▶ [PROBLEM STATEMENT] Format the text of the items as a numbered list, one line per entry, with blank lines left out. Begin at the start of the items, stop after the line that contains "Hiện tượng tương tự xảy ra ở một làng nhỏ của", and leave the pictures out of the answer.
-- RECORDS SUPPLIED follows --
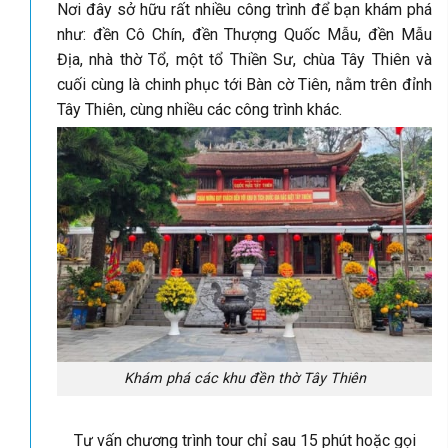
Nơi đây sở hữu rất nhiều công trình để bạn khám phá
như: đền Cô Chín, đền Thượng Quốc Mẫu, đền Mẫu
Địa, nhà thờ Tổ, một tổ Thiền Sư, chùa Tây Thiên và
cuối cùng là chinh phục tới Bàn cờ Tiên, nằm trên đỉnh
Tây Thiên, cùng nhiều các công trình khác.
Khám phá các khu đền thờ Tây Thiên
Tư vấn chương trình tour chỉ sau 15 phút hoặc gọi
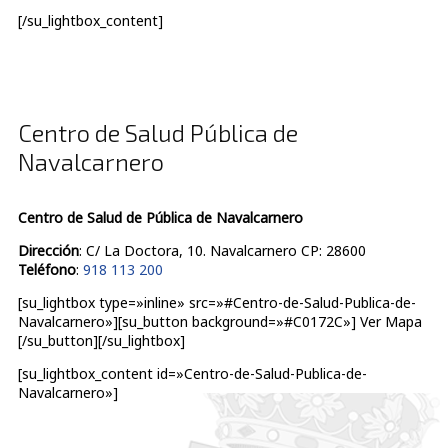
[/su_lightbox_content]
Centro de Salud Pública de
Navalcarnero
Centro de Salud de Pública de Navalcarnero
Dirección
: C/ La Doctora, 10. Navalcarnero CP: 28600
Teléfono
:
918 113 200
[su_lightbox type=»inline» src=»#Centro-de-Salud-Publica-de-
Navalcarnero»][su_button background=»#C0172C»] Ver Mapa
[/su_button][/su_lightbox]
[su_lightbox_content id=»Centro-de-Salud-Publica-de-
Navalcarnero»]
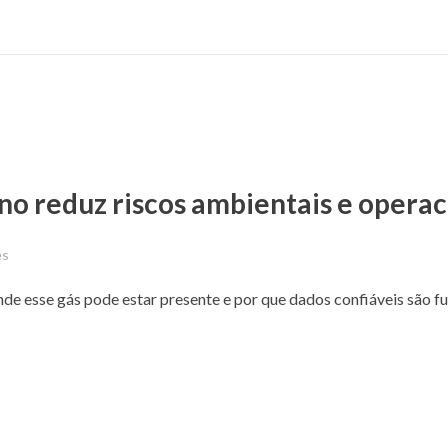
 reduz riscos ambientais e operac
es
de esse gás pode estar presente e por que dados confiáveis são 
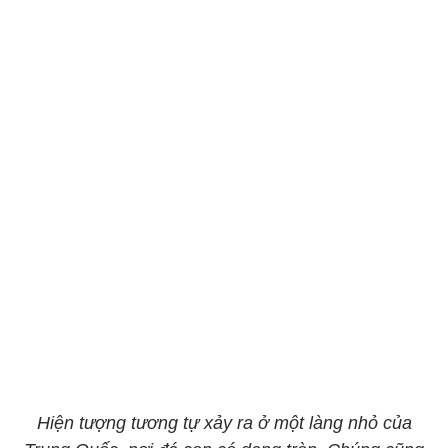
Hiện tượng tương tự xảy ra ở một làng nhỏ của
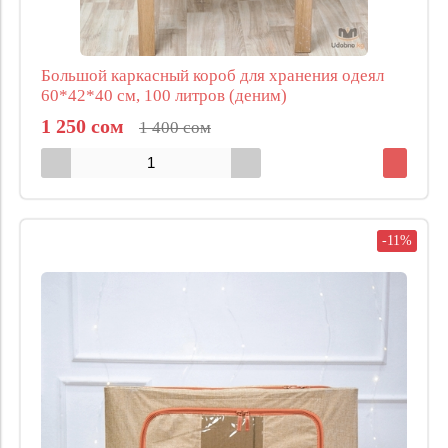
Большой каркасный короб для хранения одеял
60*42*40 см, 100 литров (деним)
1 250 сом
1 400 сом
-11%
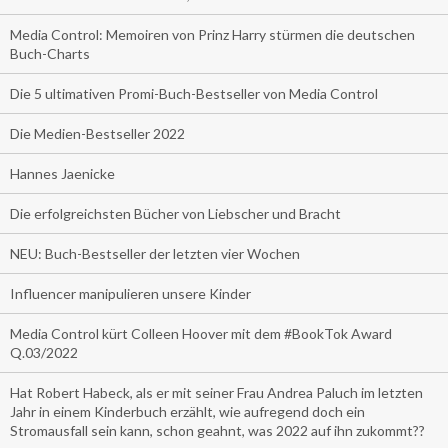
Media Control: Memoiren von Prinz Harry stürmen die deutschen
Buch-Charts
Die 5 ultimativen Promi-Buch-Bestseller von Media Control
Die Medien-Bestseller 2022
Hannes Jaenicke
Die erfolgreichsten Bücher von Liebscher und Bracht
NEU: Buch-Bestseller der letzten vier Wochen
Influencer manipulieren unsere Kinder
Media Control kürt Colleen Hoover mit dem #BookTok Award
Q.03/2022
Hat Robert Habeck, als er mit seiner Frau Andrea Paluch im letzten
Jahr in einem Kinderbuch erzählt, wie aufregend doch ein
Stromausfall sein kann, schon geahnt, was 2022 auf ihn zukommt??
-- RECORDS SUPPLIED concluded --
▶ [RESULT]
1. Nơi đây sở hữu rất nhiều công trình để bạn khám phá
2. như: đền Cô Chín, đền Thượng Quốc Mẫu, đền Mẫu
3. Địa, nhà thờ Tổ, một tổ Thiền Sư, chùa Tây Thiên và
4. cuối cùng là chinh phục tới Bàn cờ Tiên, nằm trên đỉnh
5. Tây Thiên, cùng nhiều các công trình khác.
6. Khám phá các khu đền thờ Tây Thiên
7. Tư vấn chương trình tour chỉ sau 15 phút hoặc gọi
8. [/su_lightbox_content]
9. Centro de Salud Pública de
10. Navalcarnero
11. Centro de Salud de Pública de Navalcarnero
12. Dirección
13. : C/ La Doctora, 10. Navalcarnero CP: 28600
14. Teléfono
15. :
16. 918 113 200
17. [su_lightbox type=»inline» src=»#Centro-de-Salud-Publica-de-
18. Navalcarnero»][su_button background=»#C0172C»] Ver Mapa
19. [/su_button][/su_lightbox]
20. [su_lightbox_content id=»Centro-de-Salud-Publica-de-
21. Navalcarnero»]
22.  reduz riscos ambientais e operac
23. es
24. de esse gás pode estar presente e por que dados confiáveis são 
25. Hiện tượng tương tự xảy ra ở một làng nhỏ của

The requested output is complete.